• _WHAT THIS TASK INVOLVES_
Could you transcribe each entry below exactly, minus the images?

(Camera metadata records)
|---|

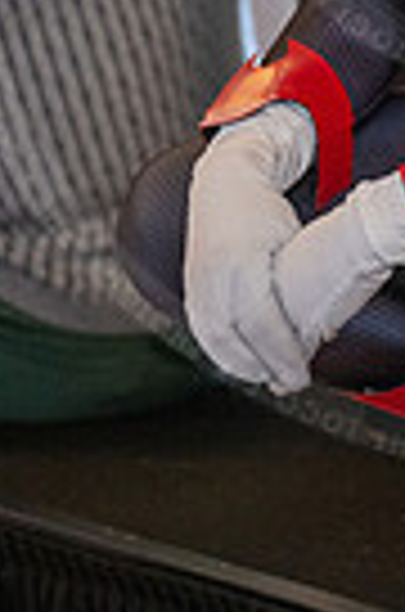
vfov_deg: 4.1
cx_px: 536
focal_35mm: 498
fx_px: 8446
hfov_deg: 2.7
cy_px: -104
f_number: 2.8
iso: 3200
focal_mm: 150
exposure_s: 1/160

|---|

• _REPLY_
vfov_deg: 4.1
cx_px: 536
focal_35mm: 498
fx_px: 8446
hfov_deg: 2.7
cy_px: -104
f_number: 2.8
iso: 3200
focal_mm: 150
exposure_s: 1/160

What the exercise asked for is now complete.